- _Given passage_

Yes that is one latter use of stopwork, the prevention of excessive force being applied to the escapement, and therefore excessive vibration of the balance resulting in poor isochronism. The fact that stopwork also prevents the spring running down completely is perhaps of less importance if a watch is wound regularly on a 24 hr basis.

But you say that "stopwork isn't intended to protect a watch or mainspring from damage from overwinding" I would think that, that would
be the primary reason for stopwork fitted to an English lever fusee watch
or a verge. The fusee is designed to flatten the power curve of the mainspring so why the stopwork if not to prevent damage?

We'll never know how many watches fitted with stopwork survive but every English Fusee watch, every watch with a floating barrel which
includes a miriad of Swiss lever and cylinder watches. Early English cylinders and duplex or levers with going barrels. In fact most pre1900 watches and quite a few after that date to the 1920's....

- _The tasks_
A. In the stopwork post, what is the fusee designed to do?
B. Please quote everything in the stopwork post from "But you say" down to "to the 1920's....".

Stored items:

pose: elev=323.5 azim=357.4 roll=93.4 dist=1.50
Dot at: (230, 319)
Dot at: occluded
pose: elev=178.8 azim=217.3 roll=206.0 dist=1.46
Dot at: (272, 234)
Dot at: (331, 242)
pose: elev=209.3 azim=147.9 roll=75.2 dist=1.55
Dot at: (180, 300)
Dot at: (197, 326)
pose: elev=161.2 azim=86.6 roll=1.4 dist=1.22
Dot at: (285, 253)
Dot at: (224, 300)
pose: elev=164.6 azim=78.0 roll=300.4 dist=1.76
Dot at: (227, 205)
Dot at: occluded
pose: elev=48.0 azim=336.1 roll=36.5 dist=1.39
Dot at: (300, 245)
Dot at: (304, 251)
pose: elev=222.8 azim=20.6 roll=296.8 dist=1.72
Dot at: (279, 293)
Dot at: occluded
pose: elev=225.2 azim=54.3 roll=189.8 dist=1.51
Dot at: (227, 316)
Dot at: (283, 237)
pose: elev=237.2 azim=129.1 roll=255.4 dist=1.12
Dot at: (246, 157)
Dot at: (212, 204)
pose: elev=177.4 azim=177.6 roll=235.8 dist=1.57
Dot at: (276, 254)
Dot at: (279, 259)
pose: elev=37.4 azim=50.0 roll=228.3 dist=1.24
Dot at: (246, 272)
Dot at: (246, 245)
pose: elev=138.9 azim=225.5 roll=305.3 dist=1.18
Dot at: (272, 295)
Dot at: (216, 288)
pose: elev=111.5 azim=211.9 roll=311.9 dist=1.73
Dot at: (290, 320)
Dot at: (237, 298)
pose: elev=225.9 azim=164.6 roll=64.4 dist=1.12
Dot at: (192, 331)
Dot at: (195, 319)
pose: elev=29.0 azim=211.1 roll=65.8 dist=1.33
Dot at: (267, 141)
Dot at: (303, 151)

- _Solutions_
A. It is designed to flatten the power curve of the mainspring.

B.
But you say that "stopwork isn't intended to protect a watch or mainspring from damage from overwinding" I would think that, that would
be the primary reason for stopwork fitted to an English lever fusee watch
or a verge. The fusee is designed to flatten the power curve of the mainspring so why the stopwork if not to prevent damage?

We'll never know how many watches fitted with stopwork survive but every English Fusee watch, every watch with a floating barrel which
includes a miriad of Swiss lever and cylinder watches. Early English cylinders and duplex or levers with going barrels. In fact most pre1900 watches and quite a few after that date to the 1920's....